Florence Bates, who plays Mrs. Murdock, earned her own place in history as the first woman lawyer in the history of Texas (she achieved that in 1914). Marvin Miller, who played the gangster Vince Blaire, would gain a degree of immortality in the 1950s as the star of the goofy dramatic series “The Millionaire.” Conrad Janis, playing the reckless son here, would find public recognition three decades later playing Mindy’s clueless father on “Mork and Mindy.”
But perhaps the most unusual person associated with this film is Joe Palma, who has a bit role as an attendant. Palma earned his own place in Hollywood history as one of the Three Stooges. Well, sort of – after Shemp Howard died in 1955, Columbia Pictures needed to fill its quota of Three Stooges shorts in a hurry. Rather than bring in a new Stooge, the studio decided to recycle old Stooges shorts and use some brief new footage of the team.

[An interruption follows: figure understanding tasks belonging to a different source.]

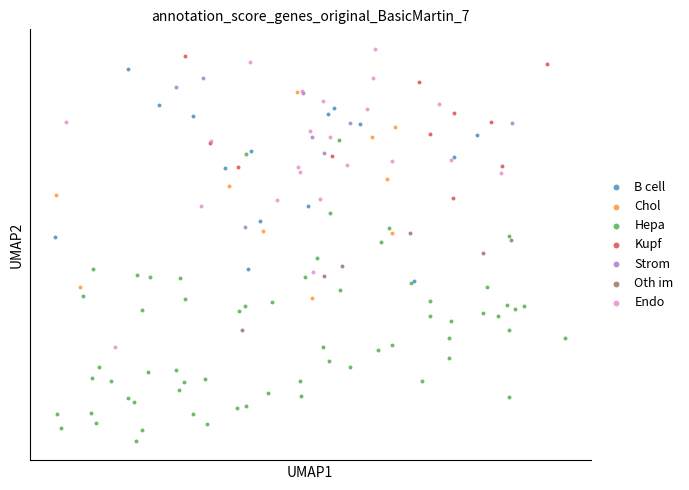

What are all the series names shown in the legend?

B cell, Chol, Hepa, Kupf, Strom, Oth im, Endo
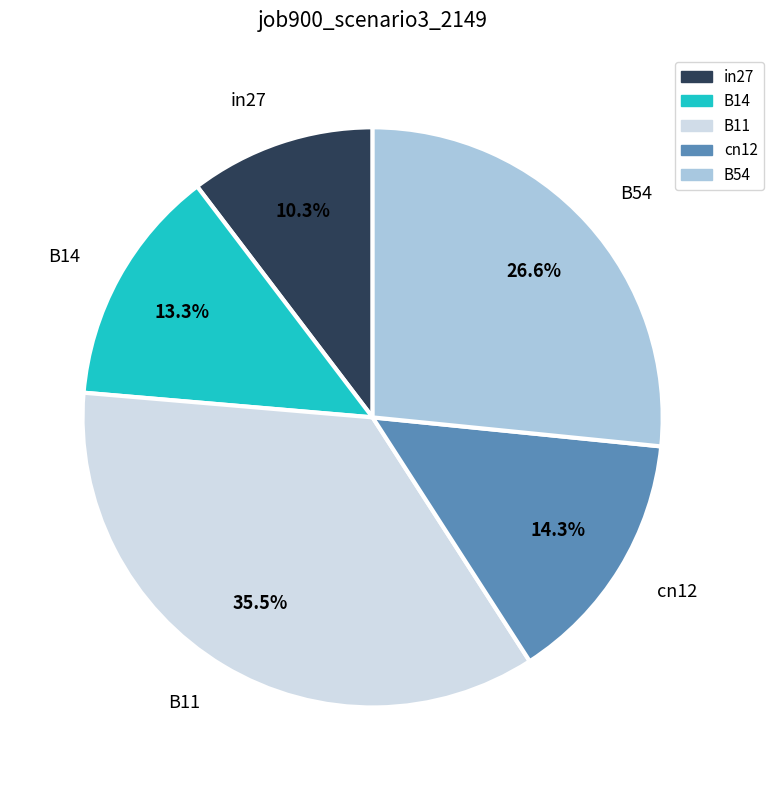

To the nearest percent, what portion does B54 represent?

27%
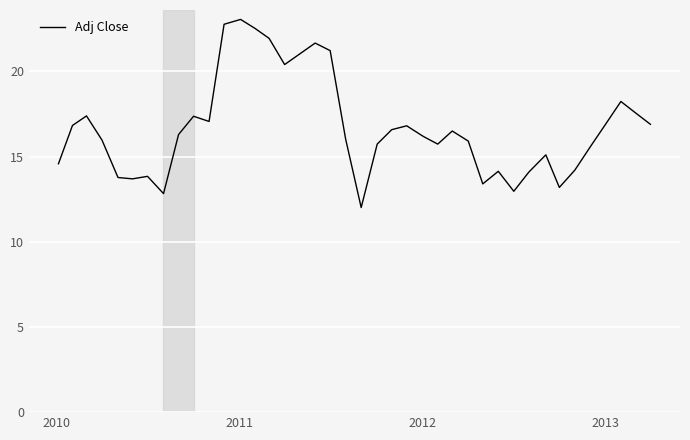

What is the difference between the maximum and minimum values?

11.0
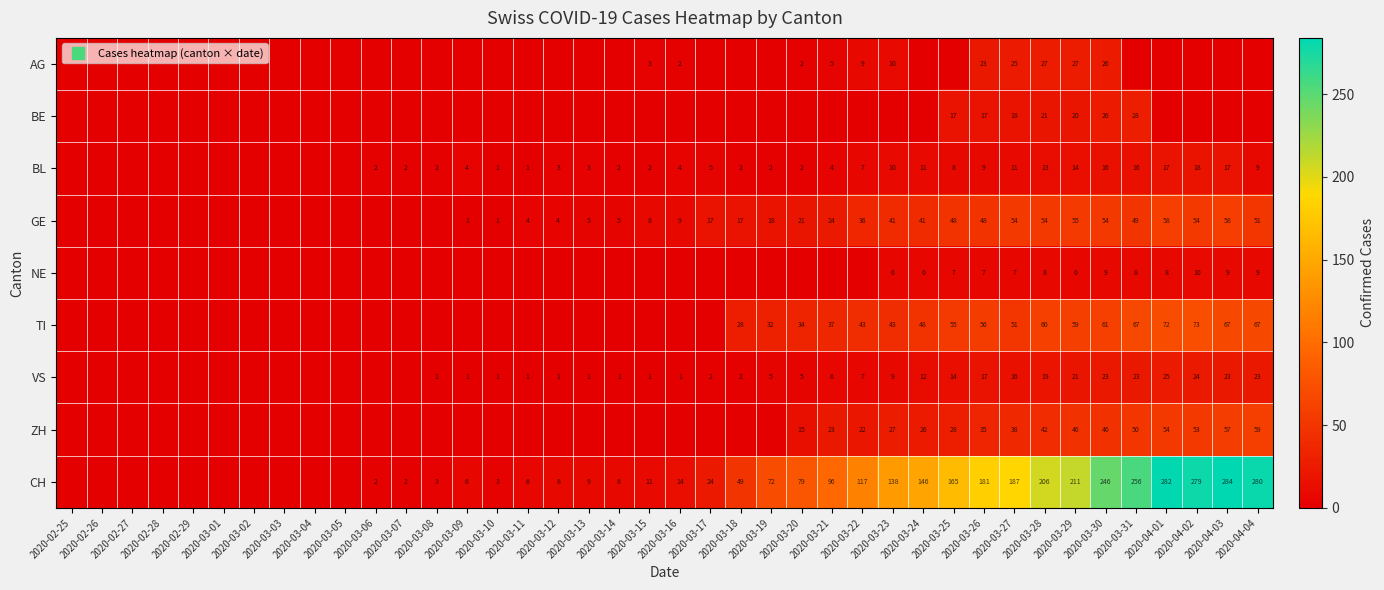

Which has a higher value, 2020-03-19 or 2020-03-18?

2020-03-19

Since Shemp was dead, Palma was given a Shemp wig and was directed to imitate Shemp’s slapsticky walk without making his face visible to the camera. This took place in four short films before Moe and Larry officially objected and forced the studio to bring in Joe Besser as Shemp’s replacement.
“The Brasher Doubloon” has never been on home video, and a DVD release is not likely in the near future due to the film’s relatively obscurity and lack of star power (the faux-Stooge Palma isn’t enough, sadly). The film has been on cable TV, which is the source of its bootleg visiblity; I have a video sold by a collector-to-collector service that taped it from American Movie Classics.
“The Brasher Doubloon” is best for Raymond Chandler addicts and rabid fans of old gangster films. For everyone else, wait until “The Big Sleep” or “Farewell, My Lovely” returns to TV – if you’re going to watch a Philip Marlowe flick, go for the real classics.